Tesla, Inc.’s June quarter deliveries showed a 27 percent year-over-year increase, in line with expectations but slower than the 68 percent growth seen in the first quarter. The slowdown was due to a 22-day shutdown of the company’s Giga Shanghai plant.
Numbers Mislead
The larger impact of China production has been misunderstood, Loup Fund’s Managing Partner Gene Munster said in a note.“Tesla’s growth and competitive lead appear to be increasing,” the analyst said.
Ahead of the shutdown, Tesla was producing about 60,000 to 70,000 cars per month in China, the analyst said, citing data from the China Passenger Car Association. CPCA estimates put Tesla’s production at 11,000 cars in April, 34,000 cars in May, totaling 45,000 units during the shutdown as opposed to the 130,000 units it would have normally produced during these two months, he added.
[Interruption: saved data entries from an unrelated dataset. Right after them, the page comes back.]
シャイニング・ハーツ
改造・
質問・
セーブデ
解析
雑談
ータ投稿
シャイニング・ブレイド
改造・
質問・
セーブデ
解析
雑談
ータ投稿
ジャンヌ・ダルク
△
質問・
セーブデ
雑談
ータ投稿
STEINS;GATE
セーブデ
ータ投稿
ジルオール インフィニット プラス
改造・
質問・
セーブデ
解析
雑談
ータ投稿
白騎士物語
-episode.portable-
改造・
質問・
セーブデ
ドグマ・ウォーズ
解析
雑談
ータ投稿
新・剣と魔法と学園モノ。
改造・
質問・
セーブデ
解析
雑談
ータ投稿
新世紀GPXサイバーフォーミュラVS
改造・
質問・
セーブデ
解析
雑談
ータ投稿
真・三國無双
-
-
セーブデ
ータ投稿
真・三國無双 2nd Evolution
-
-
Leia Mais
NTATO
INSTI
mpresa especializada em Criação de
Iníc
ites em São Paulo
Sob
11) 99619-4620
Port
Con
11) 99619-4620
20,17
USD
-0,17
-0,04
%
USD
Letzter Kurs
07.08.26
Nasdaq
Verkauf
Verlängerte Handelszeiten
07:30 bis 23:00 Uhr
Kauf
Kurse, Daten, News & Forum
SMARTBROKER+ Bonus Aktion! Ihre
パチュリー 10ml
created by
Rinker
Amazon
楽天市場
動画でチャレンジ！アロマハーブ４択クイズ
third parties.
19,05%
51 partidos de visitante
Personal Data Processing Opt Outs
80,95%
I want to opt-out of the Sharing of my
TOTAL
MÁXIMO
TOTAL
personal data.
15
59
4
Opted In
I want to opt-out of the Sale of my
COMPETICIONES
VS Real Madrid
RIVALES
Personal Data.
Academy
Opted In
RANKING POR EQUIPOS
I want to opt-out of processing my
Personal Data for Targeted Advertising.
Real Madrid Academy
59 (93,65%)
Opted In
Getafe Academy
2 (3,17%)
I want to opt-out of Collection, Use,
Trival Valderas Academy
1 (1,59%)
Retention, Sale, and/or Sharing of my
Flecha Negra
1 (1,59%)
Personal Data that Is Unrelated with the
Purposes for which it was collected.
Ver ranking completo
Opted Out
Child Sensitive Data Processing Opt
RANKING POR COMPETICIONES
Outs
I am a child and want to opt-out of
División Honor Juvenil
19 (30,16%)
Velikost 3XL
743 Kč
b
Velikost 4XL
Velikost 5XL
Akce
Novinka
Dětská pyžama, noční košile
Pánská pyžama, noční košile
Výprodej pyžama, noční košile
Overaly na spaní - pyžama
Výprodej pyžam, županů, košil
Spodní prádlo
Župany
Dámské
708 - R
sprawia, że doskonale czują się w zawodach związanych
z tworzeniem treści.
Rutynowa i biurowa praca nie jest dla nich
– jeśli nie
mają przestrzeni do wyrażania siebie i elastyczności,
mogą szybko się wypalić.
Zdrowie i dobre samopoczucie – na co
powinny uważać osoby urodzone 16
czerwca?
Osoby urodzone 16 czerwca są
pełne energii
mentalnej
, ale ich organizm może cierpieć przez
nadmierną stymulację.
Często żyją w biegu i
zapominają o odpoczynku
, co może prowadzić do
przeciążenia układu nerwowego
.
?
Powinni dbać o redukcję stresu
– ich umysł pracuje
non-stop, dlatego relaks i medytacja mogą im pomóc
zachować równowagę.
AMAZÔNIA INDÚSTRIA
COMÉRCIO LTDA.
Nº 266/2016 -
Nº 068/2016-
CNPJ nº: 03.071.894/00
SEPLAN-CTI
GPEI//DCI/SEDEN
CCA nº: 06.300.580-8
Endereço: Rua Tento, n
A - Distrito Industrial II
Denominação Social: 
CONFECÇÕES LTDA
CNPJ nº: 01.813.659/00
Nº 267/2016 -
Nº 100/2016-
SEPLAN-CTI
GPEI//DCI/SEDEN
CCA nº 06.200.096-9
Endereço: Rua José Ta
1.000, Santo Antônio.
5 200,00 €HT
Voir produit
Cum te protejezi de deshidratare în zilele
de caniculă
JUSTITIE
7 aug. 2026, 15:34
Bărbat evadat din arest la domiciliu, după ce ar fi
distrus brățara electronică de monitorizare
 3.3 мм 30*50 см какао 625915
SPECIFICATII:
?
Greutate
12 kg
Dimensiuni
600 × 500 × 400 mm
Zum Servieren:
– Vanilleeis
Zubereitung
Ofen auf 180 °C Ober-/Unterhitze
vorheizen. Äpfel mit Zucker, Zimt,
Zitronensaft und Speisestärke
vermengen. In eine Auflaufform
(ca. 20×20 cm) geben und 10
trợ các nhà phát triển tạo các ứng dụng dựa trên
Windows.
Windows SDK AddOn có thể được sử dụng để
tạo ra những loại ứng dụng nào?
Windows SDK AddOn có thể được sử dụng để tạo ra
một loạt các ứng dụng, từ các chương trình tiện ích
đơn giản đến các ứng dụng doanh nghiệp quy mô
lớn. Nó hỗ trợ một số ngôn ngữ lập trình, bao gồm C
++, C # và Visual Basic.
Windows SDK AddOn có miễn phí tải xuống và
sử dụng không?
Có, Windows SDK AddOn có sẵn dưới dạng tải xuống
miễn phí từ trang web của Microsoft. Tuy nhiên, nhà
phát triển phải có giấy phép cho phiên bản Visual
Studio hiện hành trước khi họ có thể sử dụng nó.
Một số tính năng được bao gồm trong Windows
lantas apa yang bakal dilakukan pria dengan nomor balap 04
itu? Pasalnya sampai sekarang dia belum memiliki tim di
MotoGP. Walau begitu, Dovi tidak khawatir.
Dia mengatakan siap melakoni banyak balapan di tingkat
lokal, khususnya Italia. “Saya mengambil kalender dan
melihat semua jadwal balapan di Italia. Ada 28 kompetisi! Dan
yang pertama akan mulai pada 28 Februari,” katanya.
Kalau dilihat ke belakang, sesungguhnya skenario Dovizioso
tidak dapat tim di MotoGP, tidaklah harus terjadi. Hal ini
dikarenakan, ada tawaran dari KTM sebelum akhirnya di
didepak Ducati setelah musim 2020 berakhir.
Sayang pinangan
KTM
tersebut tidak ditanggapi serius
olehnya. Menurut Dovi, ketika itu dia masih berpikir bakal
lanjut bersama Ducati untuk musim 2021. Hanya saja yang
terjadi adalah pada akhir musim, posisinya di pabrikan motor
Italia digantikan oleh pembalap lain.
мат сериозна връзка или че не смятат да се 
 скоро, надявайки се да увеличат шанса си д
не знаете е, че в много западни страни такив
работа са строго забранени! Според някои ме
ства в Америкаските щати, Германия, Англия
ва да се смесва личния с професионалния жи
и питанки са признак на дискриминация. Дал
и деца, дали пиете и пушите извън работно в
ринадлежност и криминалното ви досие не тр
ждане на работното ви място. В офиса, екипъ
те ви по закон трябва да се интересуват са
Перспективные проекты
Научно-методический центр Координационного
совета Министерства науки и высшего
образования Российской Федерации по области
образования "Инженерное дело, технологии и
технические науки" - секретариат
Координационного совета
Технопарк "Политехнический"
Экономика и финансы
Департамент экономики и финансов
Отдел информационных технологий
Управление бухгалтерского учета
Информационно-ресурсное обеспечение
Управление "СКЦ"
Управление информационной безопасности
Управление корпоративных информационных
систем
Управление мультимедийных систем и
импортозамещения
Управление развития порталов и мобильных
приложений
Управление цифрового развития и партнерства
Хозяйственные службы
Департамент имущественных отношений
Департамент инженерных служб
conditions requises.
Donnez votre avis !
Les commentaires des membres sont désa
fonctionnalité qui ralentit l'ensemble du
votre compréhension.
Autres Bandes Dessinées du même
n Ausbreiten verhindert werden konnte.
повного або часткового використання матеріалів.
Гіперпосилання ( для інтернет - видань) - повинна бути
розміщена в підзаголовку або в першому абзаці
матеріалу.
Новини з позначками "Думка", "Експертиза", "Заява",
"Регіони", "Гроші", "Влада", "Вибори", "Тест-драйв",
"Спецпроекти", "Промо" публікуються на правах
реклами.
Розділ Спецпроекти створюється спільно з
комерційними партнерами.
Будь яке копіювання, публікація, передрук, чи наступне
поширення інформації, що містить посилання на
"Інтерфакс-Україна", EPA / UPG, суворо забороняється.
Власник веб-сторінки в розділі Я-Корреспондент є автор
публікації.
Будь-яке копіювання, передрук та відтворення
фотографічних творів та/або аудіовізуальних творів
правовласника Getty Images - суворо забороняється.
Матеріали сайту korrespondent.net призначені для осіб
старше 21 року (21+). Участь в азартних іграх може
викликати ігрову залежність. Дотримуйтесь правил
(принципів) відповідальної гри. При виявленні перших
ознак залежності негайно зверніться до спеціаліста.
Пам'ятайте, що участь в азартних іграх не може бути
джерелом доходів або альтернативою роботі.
The 22-day shutdowns slowed production by 85,000 units, the analyst said. If all lost China production had been converted into deliveries, overall June deliveries would have been 340,000 units, up 69 percent and essentially in line with the 68 percent delivery growth in the first quarter, he said.
Tesla Outgrows Legacy Pack
Tesla’s 69 percent adjusted delivery growth suggests it has outpaced the U.S. auto industry, Munster said. Production rates of eight other auto companies showed that their U.S. deliveries were down 22 percent in the June quarter, he noted.“Essentially, Tesla outpaced other automakers by 91 percent in June, compared to 75 percent in March and 90 percent in December of 2021,” the analyst said.
Tesla closed Friday’s session up 2.54 percent at $752.29, according to Benzinga Pro data.